The endoscopic appearance of intestinal allograft rejection as compared to normal bowel and acute and chronic allograft rejection and C-difficle allograft enteropathy is shown in Figs. 2 and and3.3. The normal alograft has an entirely normal appearance. In contrast, in acute rejection, the bowel first becomes granular and thickened as a result of edema and then overtly hemorrhagic (Fig. 2). In chronic rejection (Fig. 3) the allograft bowel demonstrates a similar granular appearance as seen in early ACR, but also demonstrates a loss of the valvulae and reduced or absent peristalsis. With late chronic rejection, enhanced granularity and mucosal ulcers are seen.
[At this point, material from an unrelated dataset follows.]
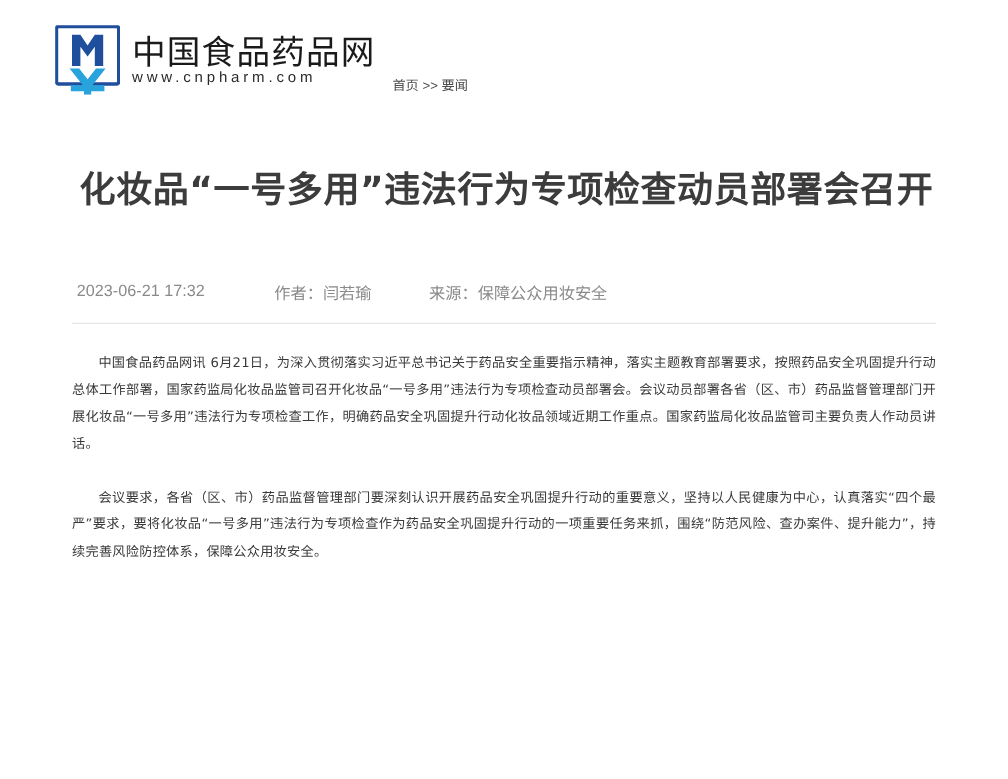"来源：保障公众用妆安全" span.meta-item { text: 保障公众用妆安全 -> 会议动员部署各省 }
As occurs in the colon, C-difficle enteropathy is associated with the presence of flat white pseudomembranes that adhere to the mucosal surface (Fig. 3).
Since small-bowel transplantation has been introduced clinically, its success has been shown to parallel the ability of the treating physicians and nurses to identify and treat rejection. Endoscopic biopsies have been shown to be extremely valuable for this purpose. Usually ileal biopsies have been used for this purpose because of the ease with which they can be obtained. Whether a biopsy obtained from the terminal ileum represents the status of the whole allograft remains a concern. This important issue has been addressed in the present study, in which allograft mucosal biopsies were obtained at 5, 10, and 15 cm, respectively, from the stoma of the terminal ileum as well as from the jejunal portion of the graft in four cases.
The data obtained suggest that intestinal allograft rejection when it occurs is a diffuse process and biopsies obtained randomly from any site in the ileum are likely to represent the rest of the graft at least when it comes to documenting the presence or absence of allograft rejection. In unusual cases, the histologic findings of acute cellular rejection can be limited in location but are unlikely to be missed if multiple blind or endoscopically directed biopsies are obtained and assessed histologically.
Based upon these findings, it can be stated that random mucosal biopsies from the distal segment of an intestinal allograft can be obtained easily and should be the routine in patients suspected of having an episode of intestinal allograft rejection.